Le 15 mai 2009, Madame Pascale B... a déposé une requête en divorce devant le juge aux affaires familiales du tribunal de grande instance de BASTIA sur le fondement de l'article 251 du code civil.
Le 29 juillet 2010, le jugement visé a été rendu.
Monsieur X...qui relève appel de cette décision demande à la cour de le décharger de sa contribution alimentaire à l'égard de Laura et de lui allouer la somme de 1. 500 euros en application de l'article 700 du code de procédure civile.
Madame B... sollicite quant à elle la confirmation du jugement déféré et subsidiairement dans l'hypothèse où Monsieur X...serait déchargé de sa contribution alimentaire à l'égard de Laura de la décharger de celle à l'égard d'Antoine, en tout état de cause de condamner Monsieur X...au paiement de la somme de 2. 500 euros en application de l'article 700 du code de procédure civile.
MOTIFS :
En application de l'article 371-2 du code civil, chacun des parents contribue à l'entretien et à l'éducation des enfants à proportion de ses ressources, de celles de l'autre parent, ainsi que des besoins de l'enfant, cette obligation ne cessant pas de plein droit lorsque l'enfant est majeur.

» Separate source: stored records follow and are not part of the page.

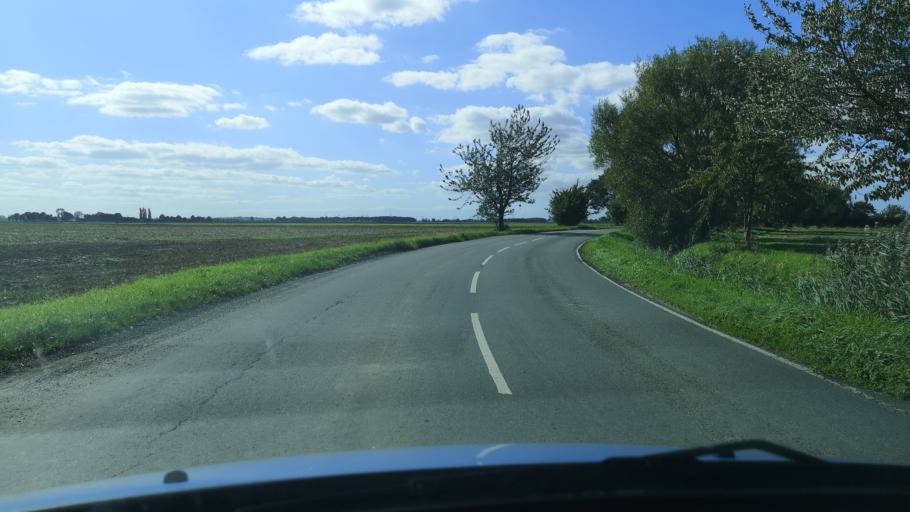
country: GB
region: England
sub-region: North Lincolnshire
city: Eastoft
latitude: 53.6305
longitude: -0.7560
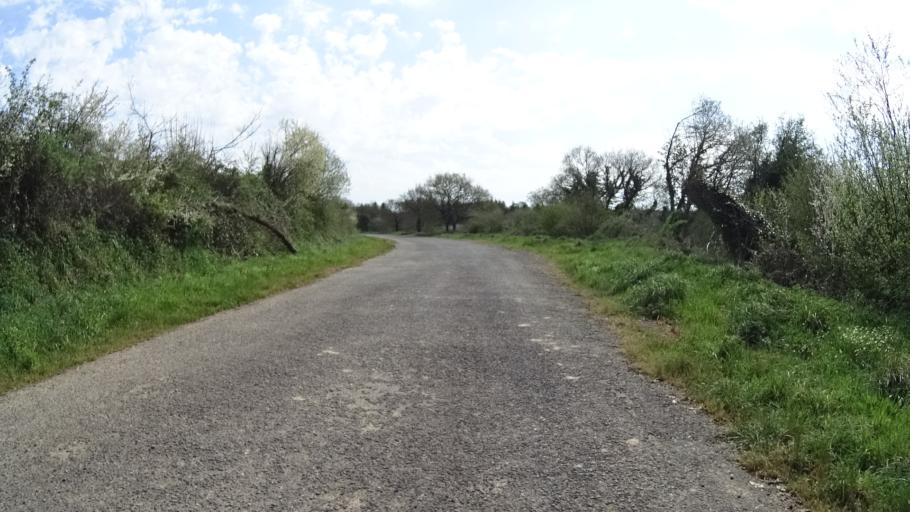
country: FR
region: Brittany
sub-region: Departement du Finistere
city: Sizun
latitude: 48.4270
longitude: -4.1026
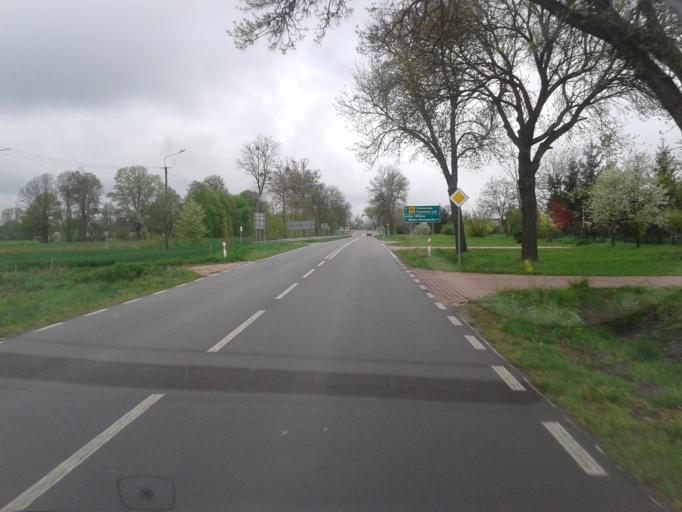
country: PL
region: Lublin Voivodeship
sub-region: Powiat hrubieszowski
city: Dolhobyczow
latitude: 50.5887
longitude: 23.9757
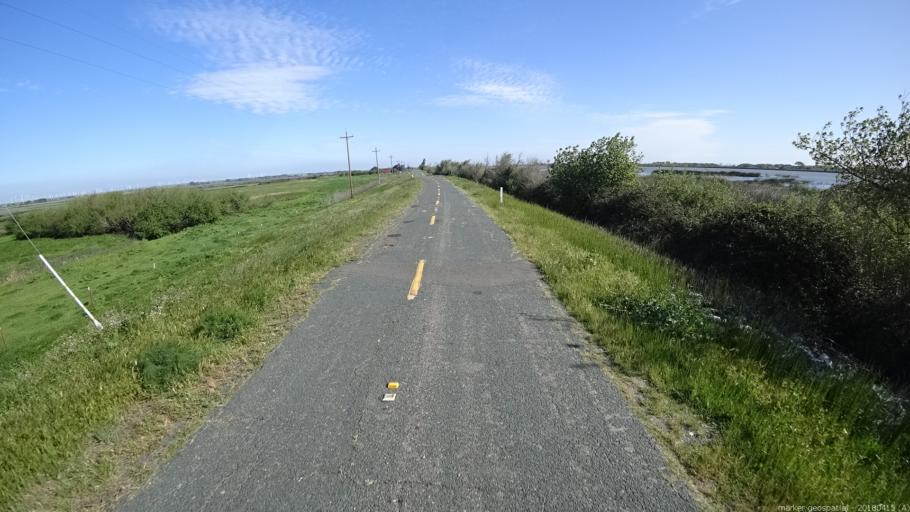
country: US
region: California
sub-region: Contra Costa County
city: Bethel Island
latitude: 38.0676
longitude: -121.6834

En l'espèce, les deux enfants du couple sont aujourd'hui majeurs. Laura est âgée de 26 ans et Antoine de 18 ans et demi.
Ils sont tous les deux étudiants à PARIS, Laura à la faculté de La SORBONNE et Antoine dans une école de stylisme.
Monsieur X...expose qu'Antoine occupe un studio dans le 1er arrondissement moyennant un loyer mensuel de 650 euros, qu'un prêt étudiant a été contracté auprès de la BPPC pour couvrir les deux années de formation (9. 000 euros x 2 + 2. 000 euros de fournitures) pour lequel il s'est porté caution, que les frais d'inscription se sont élevés à la somme de 900 euros, qu'il prend en charge les frais de transport d'Antoine et plus globalement tous les frais de la vie quotidienne.
Madame B... expose quant à elle que Laura qui est doctorante en littérature française occupe un studio dans le 7ième arrondissement moyennant un loyer mensuel de 670 euros, qu'elle assume les frais d'assurance habitation et les frais de transport quand celle-ci rentre en CORSE ainsi que les cotisations de mutuelle santé de ses deux enfants.
Il résulte par ailleurs des pièces versées aux débats que Monsieur X...qui est professeur des écoles perçoit un salaire mensuel de 2. 380 euros ainsi qu'une indemnité de fonction de 1. 060 euros en qualité de maire de la commune de SOLARO.
Madame B... quant à elle est également professeur des écoles et perçoit un salaire de 2. 484 euros.
Compte tenu de ces éléments, il apparaît que les capacités contributives des parties ont été justement appréciées par le premier juge de sorte que le jugement déféré doit être confirmé de ce chef comme en ses autres dispositions qui ne sont pas discutées.
L'équité par contre ne commande pas de faire application de l'article 700 du code de procédure civile.
PAR CES MOTIFS,
LA COUR :
Confirme le jugement déféré en toutes ses dispositions,
Y AJOUTANT,
Dit n'y avoir lieu à application de l'article 700 du code de procédure civile,
Condamne Monsieur X...Jean Baptiste aux dépens d'appel.